▶ ACTIVITY
An exact copy of the listing is what the response must contain.

_ _ _

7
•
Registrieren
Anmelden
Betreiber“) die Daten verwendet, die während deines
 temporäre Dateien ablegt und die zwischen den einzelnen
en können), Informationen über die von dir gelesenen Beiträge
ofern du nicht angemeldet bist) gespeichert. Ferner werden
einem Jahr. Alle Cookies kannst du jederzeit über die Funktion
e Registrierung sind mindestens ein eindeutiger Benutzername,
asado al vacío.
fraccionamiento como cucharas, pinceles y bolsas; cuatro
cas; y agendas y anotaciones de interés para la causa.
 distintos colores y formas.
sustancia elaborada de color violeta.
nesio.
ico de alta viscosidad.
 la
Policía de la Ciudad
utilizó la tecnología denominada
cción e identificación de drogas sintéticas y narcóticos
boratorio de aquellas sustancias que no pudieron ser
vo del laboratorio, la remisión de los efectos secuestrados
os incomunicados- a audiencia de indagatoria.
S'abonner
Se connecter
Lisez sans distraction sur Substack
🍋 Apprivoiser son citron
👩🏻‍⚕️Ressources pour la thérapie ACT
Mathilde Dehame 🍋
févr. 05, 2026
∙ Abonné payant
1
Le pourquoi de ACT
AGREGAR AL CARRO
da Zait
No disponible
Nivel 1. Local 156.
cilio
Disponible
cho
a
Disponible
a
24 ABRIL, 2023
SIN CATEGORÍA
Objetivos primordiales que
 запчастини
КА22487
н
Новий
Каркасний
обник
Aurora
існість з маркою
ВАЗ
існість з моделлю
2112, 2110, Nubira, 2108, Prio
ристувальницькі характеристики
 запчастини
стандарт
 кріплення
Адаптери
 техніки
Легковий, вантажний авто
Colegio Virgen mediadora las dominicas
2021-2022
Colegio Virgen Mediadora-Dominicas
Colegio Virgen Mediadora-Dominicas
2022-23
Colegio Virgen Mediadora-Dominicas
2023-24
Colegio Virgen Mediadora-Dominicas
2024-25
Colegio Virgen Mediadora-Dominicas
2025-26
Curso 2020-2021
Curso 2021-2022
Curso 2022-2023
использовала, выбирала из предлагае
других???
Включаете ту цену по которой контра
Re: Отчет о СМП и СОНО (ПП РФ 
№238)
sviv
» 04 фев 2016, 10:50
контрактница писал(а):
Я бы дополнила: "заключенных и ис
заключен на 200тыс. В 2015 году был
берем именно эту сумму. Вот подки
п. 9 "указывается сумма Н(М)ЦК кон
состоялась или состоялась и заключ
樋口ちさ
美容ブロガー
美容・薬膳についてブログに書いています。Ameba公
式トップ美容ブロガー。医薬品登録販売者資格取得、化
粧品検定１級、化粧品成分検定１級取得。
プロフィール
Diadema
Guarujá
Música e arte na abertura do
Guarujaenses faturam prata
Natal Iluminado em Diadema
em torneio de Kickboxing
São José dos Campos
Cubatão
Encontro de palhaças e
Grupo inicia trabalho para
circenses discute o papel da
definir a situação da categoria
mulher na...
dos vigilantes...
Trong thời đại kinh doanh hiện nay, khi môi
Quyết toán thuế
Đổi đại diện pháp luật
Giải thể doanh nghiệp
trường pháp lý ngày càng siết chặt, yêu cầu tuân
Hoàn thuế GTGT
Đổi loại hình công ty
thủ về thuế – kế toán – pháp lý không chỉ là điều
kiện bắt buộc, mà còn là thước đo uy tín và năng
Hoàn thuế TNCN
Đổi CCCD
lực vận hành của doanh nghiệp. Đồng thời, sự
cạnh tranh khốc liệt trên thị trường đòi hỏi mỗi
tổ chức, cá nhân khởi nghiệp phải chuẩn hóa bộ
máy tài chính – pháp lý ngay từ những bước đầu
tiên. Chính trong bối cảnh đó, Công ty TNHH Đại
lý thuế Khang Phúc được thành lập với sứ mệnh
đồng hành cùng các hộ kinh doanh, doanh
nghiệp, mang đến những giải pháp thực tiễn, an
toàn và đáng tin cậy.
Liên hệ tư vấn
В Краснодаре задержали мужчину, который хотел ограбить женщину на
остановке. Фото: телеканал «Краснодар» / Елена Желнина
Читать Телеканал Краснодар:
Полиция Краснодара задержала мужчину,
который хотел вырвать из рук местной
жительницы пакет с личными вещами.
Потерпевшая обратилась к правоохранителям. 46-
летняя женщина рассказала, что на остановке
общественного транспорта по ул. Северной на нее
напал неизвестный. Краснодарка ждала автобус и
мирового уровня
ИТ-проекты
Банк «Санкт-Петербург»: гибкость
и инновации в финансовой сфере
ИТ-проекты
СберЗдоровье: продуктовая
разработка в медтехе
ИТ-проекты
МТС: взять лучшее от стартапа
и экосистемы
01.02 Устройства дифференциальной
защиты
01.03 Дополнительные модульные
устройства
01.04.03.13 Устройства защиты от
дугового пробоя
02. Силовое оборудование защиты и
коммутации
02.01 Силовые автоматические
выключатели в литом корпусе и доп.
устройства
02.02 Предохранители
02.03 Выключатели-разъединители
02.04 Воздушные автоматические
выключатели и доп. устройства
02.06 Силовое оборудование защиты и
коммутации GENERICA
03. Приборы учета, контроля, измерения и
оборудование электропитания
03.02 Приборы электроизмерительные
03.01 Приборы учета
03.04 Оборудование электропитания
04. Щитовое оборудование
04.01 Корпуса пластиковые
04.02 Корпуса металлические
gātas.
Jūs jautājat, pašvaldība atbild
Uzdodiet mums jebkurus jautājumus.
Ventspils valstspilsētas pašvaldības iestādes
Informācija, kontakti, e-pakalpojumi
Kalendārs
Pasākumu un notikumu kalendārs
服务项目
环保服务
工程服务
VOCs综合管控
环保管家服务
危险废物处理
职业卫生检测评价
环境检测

_ _ _

▶ WRITTEN ANSWER
7
•
Registrieren
Anmelden
Betreiber“) die Daten verwendet, die während deines
 temporäre Dateien ablegt und die zwischen den einzelnen
en können), Informationen über die von dir gelesenen Beiträge
ofern du nicht angemeldet bist) gespeichert. Ferner werden
einem Jahr. Alle Cookies kannst du jederzeit über die Funktion
e Registrierung sind mindestens ein eindeutiger Benutzername,
asado al vacío.
fraccionamiento como cucharas, pinceles y bolsas; cuatro
cas; y agendas y anotaciones de interés para la causa.
 distintos colores y formas.
sustancia elaborada de color violeta.
nesio.
ico de alta viscosidad.
 la
Policía de la Ciudad
utilizó la tecnología denominada
cción e identificación de drogas sintéticas y narcóticos
boratorio de aquellas sustancias que no pudieron ser
vo del laboratorio, la remisión de los efectos secuestrados
os incomunicados- a audiencia de indagatoria.
S'abonner
Se connecter
Lisez sans distraction sur Substack
🍋 Apprivoiser son citron
👩🏻‍⚕️Ressources pour la thérapie ACT
Mathilde Dehame 🍋
févr. 05, 2026
∙ Abonné payant
1
Le pourquoi de ACT
AGREGAR AL CARRO
da Zait
No disponible
Nivel 1. Local 156.
cilio
Disponible
cho
a
Disponible
a
24 ABRIL, 2023
SIN CATEGORÍA
Objetivos primordiales que
 запчастини
КА22487
н
Новий
Каркасний
обник
Aurora
існість з маркою
ВАЗ
існість з моделлю
2112, 2110, Nubira, 2108, Prio
ристувальницькі характеристики
 запчастини
стандарт
 кріплення
Адаптери
 техніки
Легковий, вантажний авто
Colegio Virgen mediadora las dominicas
2021-2022
Colegio Virgen Mediadora-Dominicas
Colegio Virgen Mediadora-Dominicas
2022-23
Colegio Virgen Mediadora-Dominicas
2023-24
Colegio Virgen Mediadora-Dominicas
2024-25
Colegio Virgen Mediadora-Dominicas
2025-26
Curso 2020-2021
Curso 2021-2022
Curso 2022-2023
использовала, выбирала из предлагае
других???
Включаете ту цену по которой контра
Re: Отчет о СМП и СОНО (ПП РФ 
№238)
sviv
» 04 фев 2016, 10:50
контрактница писал(а):
Я бы дополнила: "заключенных и ис
заключен на 200тыс. В 2015 году был
берем именно эту сумму. Вот подки
п. 9 "указывается сумма Н(М)ЦК кон
состоялась или состоялась и заключ
樋口ちさ
美容ブロガー
美容・薬膳についてブログに書いています。Ameba公
式トップ美容ブロガー。医薬品登録販売者資格取得、化
粧品検定１級、化粧品成分検定１級取得。
プロフィール
Diadema
Guarujá
Música e arte na abertura do
Guarujaenses faturam prata
Natal Iluminado em Diadema
em torneio de Kickboxing
São José dos Campos
Cubatão
Encontro de palhaças e
Grupo inicia trabalho para
circenses discute o papel da
definir a situação da categoria
mulher na...
dos vigilantes...
Trong thời đại kinh doanh hiện nay, khi môi
Quyết toán thuế
Đổi đại diện pháp luật
Giải thể doanh nghiệp
trường pháp lý ngày càng siết chặt, yêu cầu tuân
Hoàn thuế GTGT
Đổi loại hình công ty
thủ về thuế – kế toán – pháp lý không chỉ là điều
kiện bắt buộc, mà còn là thước đo uy tín và năng
Hoàn thuế TNCN
Đổi CCCD
lực vận hành của doanh nghiệp. Đồng thời, sự
cạnh tranh khốc liệt trên thị trường đòi hỏi mỗi
tổ chức, cá nhân khởi nghiệp phải chuẩn hóa bộ
máy tài chính – pháp lý ngay từ những bước đầu
tiên. Chính trong bối cảnh đó, Công ty TNHH Đại
lý thuế Khang Phúc được thành lập với sứ mệnh
đồng hành cùng các hộ kinh doanh, doanh
nghiệp, mang đến những giải pháp thực tiễn, an
toàn và đáng tin cậy.
Liên hệ tư vấn
В Краснодаре задержали мужчину, который хотел ограбить женщину на
остановке. Фото: телеканал «Краснодар» / Елена Желнина
Читать Телеканал Краснодар:
Полиция Краснодара задержала мужчину,
который хотел вырвать из рук местной
жительницы пакет с личными вещами.
Потерпевшая обратилась к правоохранителям. 46-
летняя женщина рассказала, что на остановке
общественного транспорта по ул. Северной на нее
напал неизвестный. Краснодарка ждала автобус и
мирового уровня
ИТ-проекты
Банк «Санкт-Петербург»: гибкость
и инновации в финансовой сфере
ИТ-проекты
СберЗдоровье: продуктовая
разработка в медтехе
ИТ-проекты
МТС: взять лучшее от стартапа
и экосистемы
01.02 Устройства дифференциальной
защиты
01.03 Дополнительные модульные
устройства
01.04.03.13 Устройства защиты от
дугового пробоя
02. Силовое оборудование защиты и
коммутации
02.01 Силовые автоматические
выключатели в литом корпусе и доп.
устройства
02.02 Предохранители
02.03 Выключатели-разъединители
02.04 Воздушные автоматические
выключатели и доп. устройства
02.06 Силовое оборудование защиты и
коммутации GENERICA
03. Приборы учета, контроля, измерения и
оборудование электропитания
03.02 Приборы электроизмерительные
03.01 Приборы учета
03.04 Оборудование электропитания
04. Щитовое оборудование
04.01 Корпуса пластиковые
04.02 Корпуса металлические
gātas.
Jūs jautājat, pašvaldība atbild
Uzdodiet mums jebkurus jautājumus.
Ventspils valstspilsētas pašvaldības iestādes
Informācija, kontakti, e-pakalpojumi
Kalendārs
Pasākumu un notikumu kalendārs
服务项目
环保服务
工程服务
VOCs综合管控
环保管家服务
危险废物处理
职业卫生检测评价
环境检测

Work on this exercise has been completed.